Ok, hang with me for a little bit here, this may be boring but pay attention for a brief psychology lesson.   So, what is learned helplessness?  

 

 Learned helplessness, in psychology, a mental state in which an organism forced to bear aversive stimuli, or stimuli that are painful or otherwise unpleasant, becomes unable or unwilling to avoid subsequent encounters with those stimuli, even if they are “escapable,” presumably because it has learned that it cannot control the situation

 

A study was first done with dogs receiving a small electric shock rendomley with no cause or no correct answer. What they found is when they provided the shock in a situation they were looking for a response they did not have a response. Later the same study was done with people and loud noises. The random loud noise was unavoidable and the people in the study began to block that out. This is why every interaction with your horse is important. They are paying attention and learn very fast what to block out because there is no control for them in the situation.  Sometimes they do that with us in general because they never feel in control of the interaction with the human. This creates a horse that ignores the human and would rather pay attention to its outside surroundings. 

We need to make our interactions mean something. This is why I tend not to handle horses over a fence. The minute I am on their side of the fence they need to interact with me and react to what I am doing. I want them to know that what I do has a direct response required. They pay attention to each other in the same way.   

What we are looking for in horse training is the horses attention and to feel in control of the situation. Control gives confidence!  If we do not feel in control of a situation we lose our confidence. However we grow in confidence if we have control in a situation and can feel successful. We feel a lot more comfortable galloping a horse across a pasture that we can steer and stop when we ask, but not so much if one runs off and ignores all our cues or aids. The horse is the same. 

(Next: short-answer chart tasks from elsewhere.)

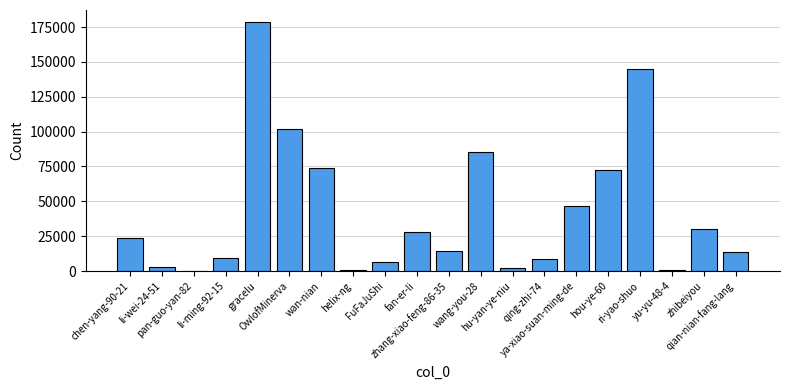

What is the change in value from qing-zhi-74 to zhibeiyou?

+21887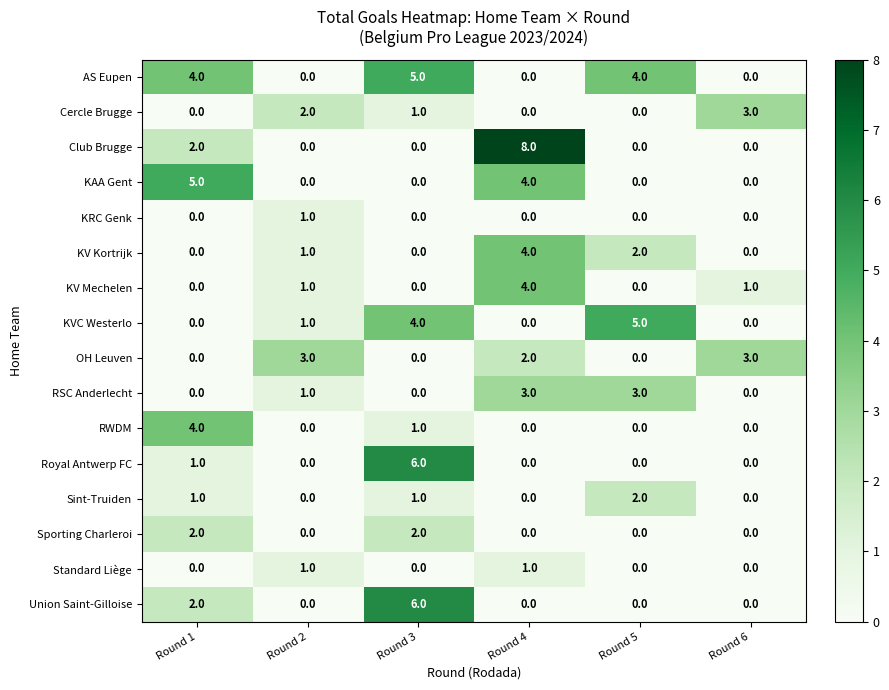

What is the approximate value of Union Saint-Gilloise at Round 3?

6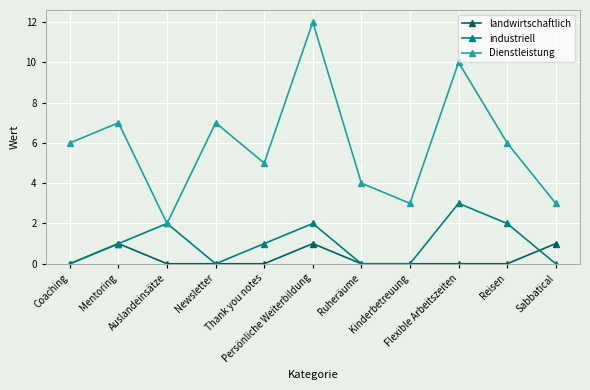

What is the difference between the maximum and minimum values in the Dienstleistung series?

10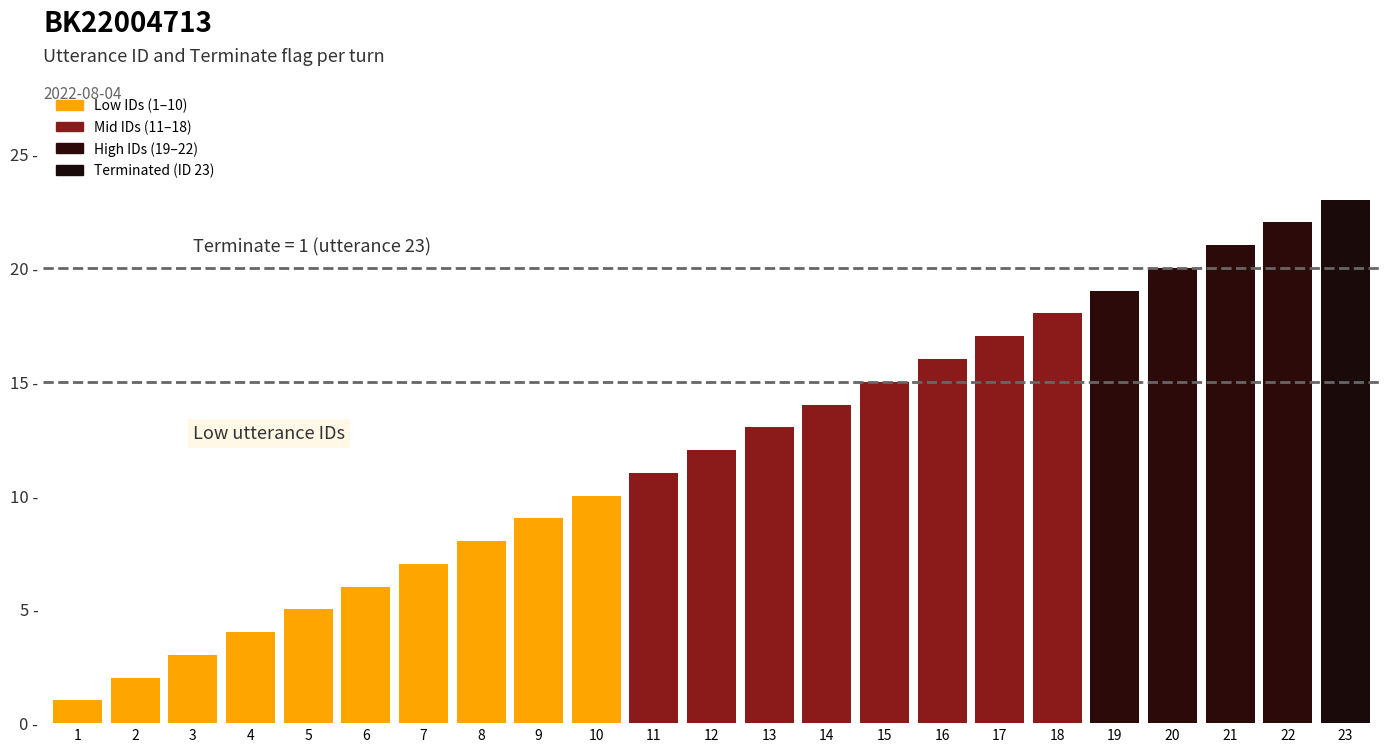

The value at 18 is 18. True or false?

True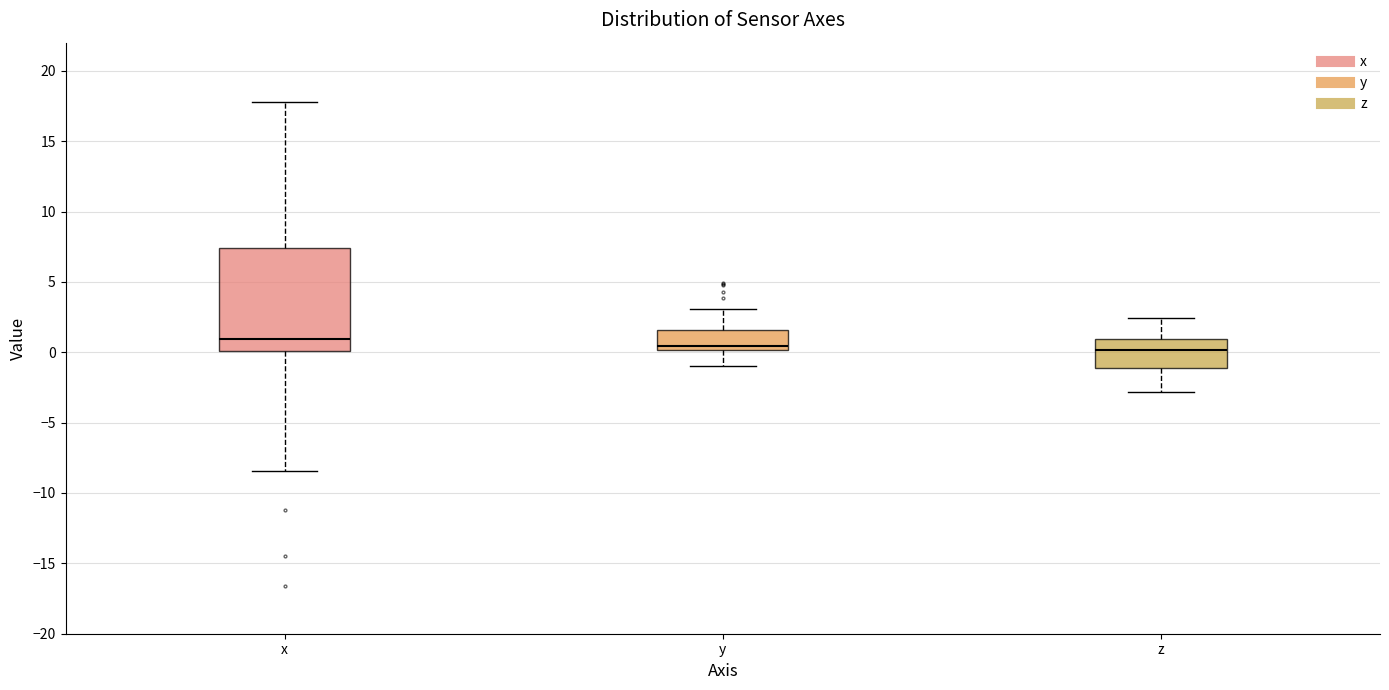

Reading left to right, read every box against the y-axis: the position of its median line, the range the box covers, and the ends of its whiskers. The values are not printed on the chart, so give them approximately, as read against the axis.

x: median 1.0, box 0.0 to 7.5, whiskers -8.5 to 18.0
y: median 0.5, box 0.0 to 1.5, whiskers -1.0 to 3.0
z: median 0.0, box -1.0 to 1.0, whiskers -3.0 to 2.5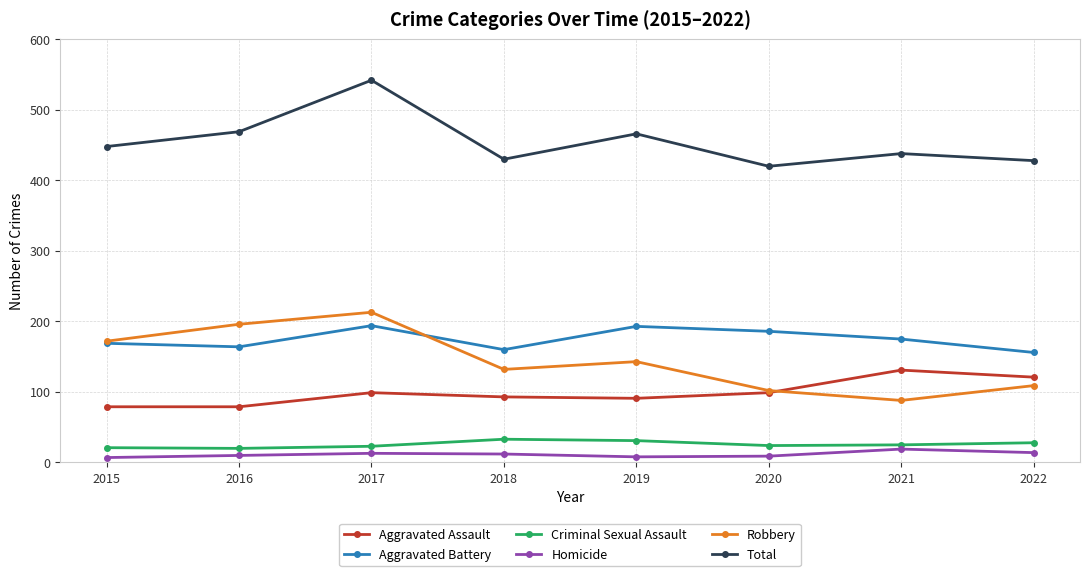

Is it true that Robbery equals 172 at 2015?

True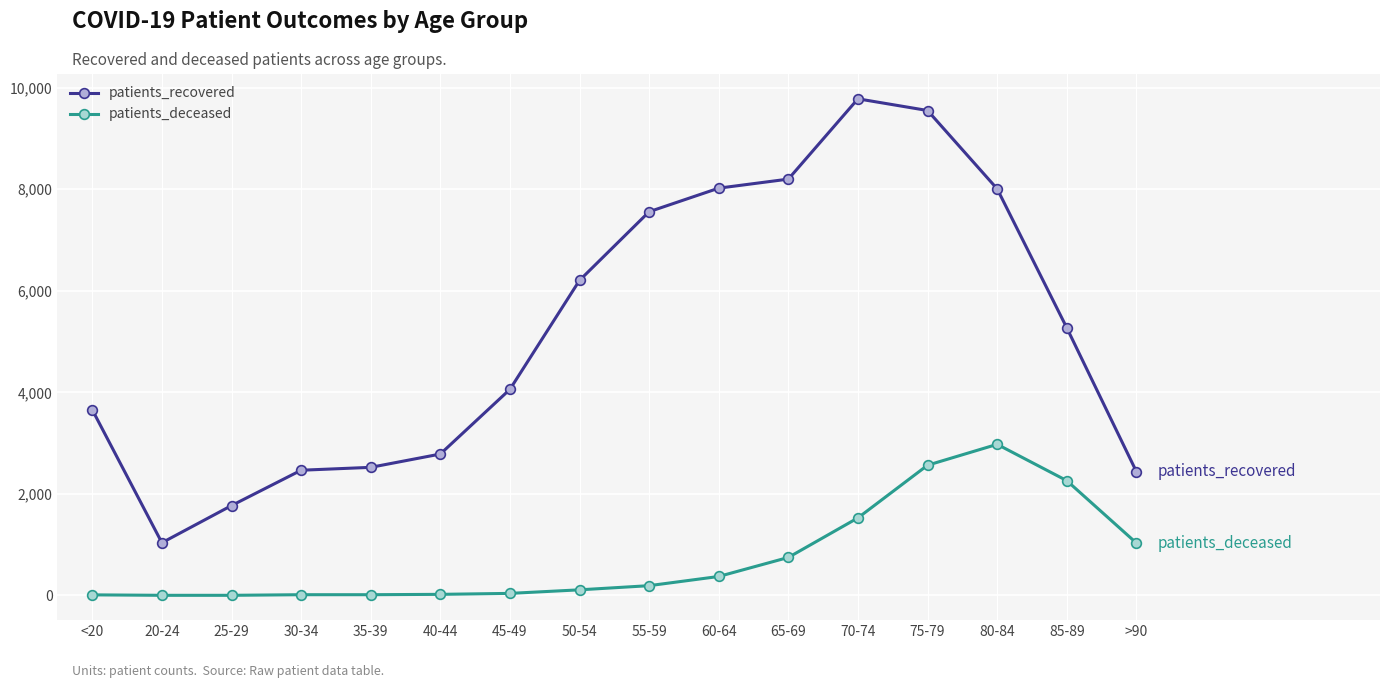

At which category is the sum across all series the highest?

75-79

A great example of this and is very common is in the practice of leading a horse. If you lead next to your horse and pull forward on the snap and pull back and to the side and towards you and your horses feet never respond your horse begins to think that there is no response that is correct so it will begin to ignore that interaction. Then as you lead your horse it looks at other things rather then you for direction. Most of these horse exhibiting this also have spooking issues under saddle.  This brings us back to the first blog post and how important a horses focus is while we are riding and handling. Everything we do needs to mean something if it’s not we are losing relivence in the horses life.  Like building any relationship communicating is super important so don’t have your horse block you out. Every interaction means something until the horse learns it does not. Make sure you mean something to your horse.